Despite the mishap, the Archangel crew was able to validate the Vortexi video downlink with the MARSOC helicopter force who could view real-time imagery of the target house and compound, the helicopter landing zone and other tactical requirements of the mission’s execution before the helicopter assault force launched from the staging area.
In addition to the three big missions, IOMAX pilots also flew a series of demo flights for Marines from other communities so they had a chance to experience the aircraft and see what it can do. These included one from infantry, artillery and the AH-1 Cobra.
New Gear, New Markets
According to Ron Howard, IOMAX is now offering a SIGINT payload carried in the modular pod. He said: “Broadly speaking, the system has the capability to conduct network surveys and network tower locations and is subject to State Department export rules so we are working with the department to determine what they will allow us to fit on the aircraft.”

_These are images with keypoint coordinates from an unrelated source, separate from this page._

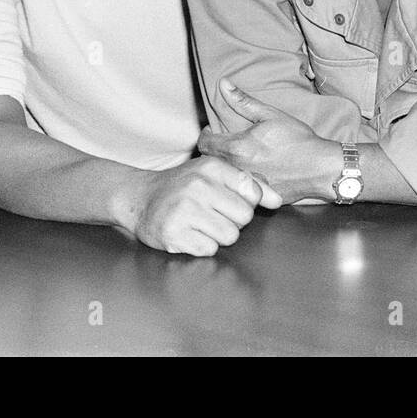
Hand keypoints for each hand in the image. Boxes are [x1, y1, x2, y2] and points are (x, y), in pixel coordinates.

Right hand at [119, 156, 282, 256]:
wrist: (138, 198)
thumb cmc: (183, 186)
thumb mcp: (214, 174)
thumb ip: (249, 184)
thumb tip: (277, 201)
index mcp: (210, 167)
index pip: (252, 192)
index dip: (246, 202)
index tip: (229, 201)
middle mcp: (197, 186)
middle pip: (244, 217)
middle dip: (233, 220)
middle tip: (213, 214)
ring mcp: (184, 210)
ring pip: (229, 236)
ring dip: (218, 235)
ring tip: (201, 224)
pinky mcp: (174, 234)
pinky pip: (209, 250)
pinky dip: (202, 246)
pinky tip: (189, 233)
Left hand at [198, 79, 338, 203]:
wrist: (320, 168)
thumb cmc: (298, 140)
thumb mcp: (271, 115)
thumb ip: (243, 101)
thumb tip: (223, 84)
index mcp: (237, 147)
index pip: (204, 144)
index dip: (206, 135)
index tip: (213, 131)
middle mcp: (237, 169)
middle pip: (210, 161)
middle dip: (213, 150)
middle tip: (225, 142)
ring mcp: (246, 186)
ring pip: (223, 176)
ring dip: (225, 166)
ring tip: (239, 157)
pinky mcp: (256, 197)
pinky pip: (239, 189)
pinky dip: (240, 180)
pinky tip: (254, 171)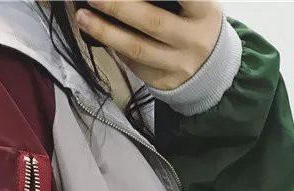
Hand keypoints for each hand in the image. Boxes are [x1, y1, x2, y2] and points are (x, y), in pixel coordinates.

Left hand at [74, 0, 222, 90]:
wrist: (211, 70)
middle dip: (119, 7)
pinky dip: (113, 46)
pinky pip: (133, 62)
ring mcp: (177, 64)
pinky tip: (96, 33)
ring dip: (106, 32)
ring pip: (136, 48)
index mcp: (205, 13)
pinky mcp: (162, 81)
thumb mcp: (198, 5)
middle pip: (152, 22)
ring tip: (83, 17)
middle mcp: (192, 40)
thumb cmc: (197, 25)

IOMAX has its current customer base in the United Arab Emirates and Jordan. Ron Howard said the UAE donated six of its original BPA aircraft to the Royal Jordanian Air Force in 2013, for which IOMAX has supported, maintained, and undertaken all of the training. He explained: “We are about to upgrade the Jordanian aircraft with the systems integrated on the Archangel. In addition, another four AT- 802s which were originally supplied by L-3 to the US Government configured as ISR aircraft for Yemen. Before the situation in Yemen worsened, the aircraft were gifted to Jordan. Now IOMAX is upgrading those aircraft to BPA Block 2.5 standard equipped with the systems used on the Archangel.”
Ron Howard told AIR International that almost a billion dollars has been spent on the 48 aircraft produced by IOMAX to date, much of which was used to develop the Archangel. He said: “IOMAX invested significant amounts of company money into the programme as has the UAEAF, which is a limited partner in the programme.”
None of the contracts between IOMAX and the UAEAF are Foreign Military Sales (FMS) programmes. Without Federal Aviation Administration certification, the US Government will not include an aircraft in the FMS programme. IOMAX is content with the situation because the company has yet to refine and finalise the Archangel’s design for the FMS market. Ron Howard confirmed IOMAX is in discussions with the US Government and has a lot of interest in the product. He said: “We wanted to satisfy the MENA [Middle East North Africa] market first. We’ve satisfied the requirements of the UAEAF, which is looking to buy more aeroplanes, and are currently negotiating with Saudi Arabia and Egypt. The programme has been running for six years, and we are now positioned to enter the market in a big way.”